Mettiamo anche da parte l’opera. Il lavoro artistico è un lavoro che si rivolge… a chi si rivolge l’artista? Alla fine se cominciamo a scavare, scavare, scavare, infine l’artista si rivolge a Dio, si rivolge a qualcuno che è molto superiore a lui e che lo giudicherà. Non sai mai se ti giudicherà domani, o oggi pomeriggio, o fra cent’anni. È qualcosa che tu butti nel vuoto, nel futuro.
Mi ha colpito una frase che ripeteva spesso Alberto Giacometti. In un libro, in un diario che ha scritto un filosofo giapponese al quale Giacometti ha fatto molti ritratti. Anzi, più che fare molti ritratti lo ha fatto posare per anni per fargli un ritratto. Ma non gli veniva mai bene. Ne ha fatti parecchi, li ha buttati via, li ha cancellati, li ha rifatti. Lui cominciava, poi borbottava tra sé. ‘Io non ho coraggio’.
Io leggendo questa parola, coraggio, mi dico: ‘ma insomma, mi sembra un po’ esagerato questo coraggio’. Non è mica in guerra. Non rischia la vita.
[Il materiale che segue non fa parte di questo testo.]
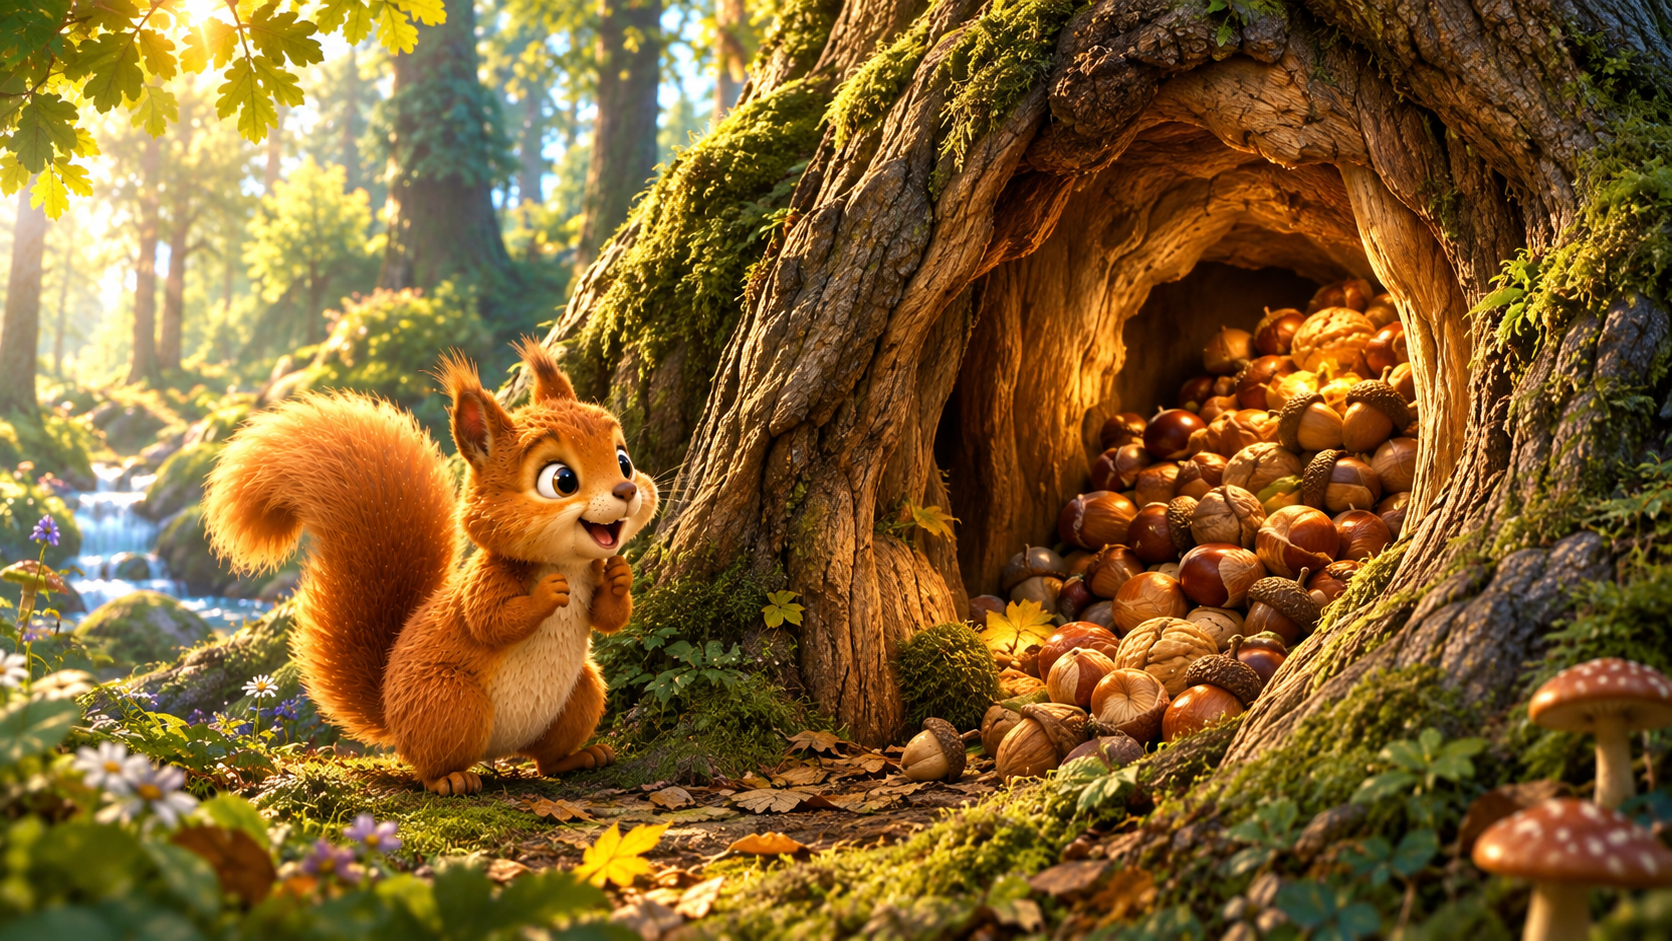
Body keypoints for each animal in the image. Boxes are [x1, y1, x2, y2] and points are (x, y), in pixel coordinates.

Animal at [202, 340, 657, 795]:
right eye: (562, 480)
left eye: (624, 461)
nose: (626, 489)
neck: (567, 562)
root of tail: (392, 718)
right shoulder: (486, 580)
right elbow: (489, 622)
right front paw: (548, 594)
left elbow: (607, 619)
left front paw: (620, 578)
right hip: (448, 701)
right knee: (429, 766)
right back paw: (452, 779)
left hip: (581, 692)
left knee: (545, 759)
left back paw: (578, 757)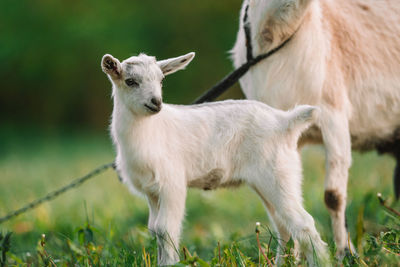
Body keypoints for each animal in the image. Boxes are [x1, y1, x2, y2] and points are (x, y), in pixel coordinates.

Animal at [101, 51, 328, 266]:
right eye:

Però continuava a ripetere ‘Non ho il coraggio’. E fino alla fine Giacometti continuava tra sé ad accusarsi di non essere abbastanza coraggioso.
Voleva dire che lui metteva in gioco tanto di sé in quelle opere. Che il fatto che gli venissero male era come mettessero a rischio la sua vita, la fiducia in se stesso. Lui scommetteva così tanto e rischiava così tanto. Quando noi facciamo delle scommesse o rischiamo con altri, ci sono degli spettatori di queste scommesse. Ma quando la scommessa la facciamo con noi stessi, il rischio è tutto interno. E se questo rischio porta al fallimento può essere molto, molto doloroso. E Giacometti lavorava così. Aveva un impegno tale nelle opere che faceva, che sentiva di non avere abbastanza coraggio da rischiare.
Nell’opera, nel lavoro artistico è una continua sfida con qualcosa, con la materia che si usa, con gli attrezzi, con le opere. Tu metti in gioco quello che pensi di essere. Se questo quadro non mi riesce io ho fallito. Mi chiedeva se ho avuto dei momenti di fallimento. Sono continui, sono di opera in opera. In ogni opera si pensa ‘finalmente ce la faccio a fare, a capire, a raggiungere’. E poi ci si accorge che non è possibile. Allora si convive con una specie di accordo con se stessi, dove si cerca di… non dico di rischiare meno, ma di rischiare sapendo che una certa meta è irraggiungibile».